What the exercise asks: Make an exact copy of the records, with the pictures left out.

Stored items:

*** Begin section ***

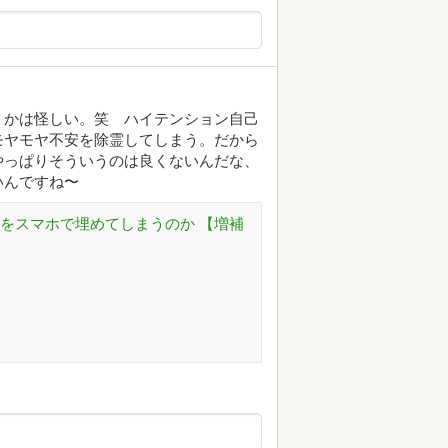
うかは怪しい。笑 ハイテンション自己
モヤモヤ不安を除霊してしまう。だから
やっぱりそういうのは良くないんだな、
いんですね〜
屈をスマホで埋めてしまうのか 【増補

*** End section ***

Expected answer:
うかは怪しい。笑 ハイテンション自己
モヤモヤ不安を除霊してしまう。だから
やっぱりそういうのは良くないんだな、
いんですね〜
屈をスマホで埋めてしまうのか 【増補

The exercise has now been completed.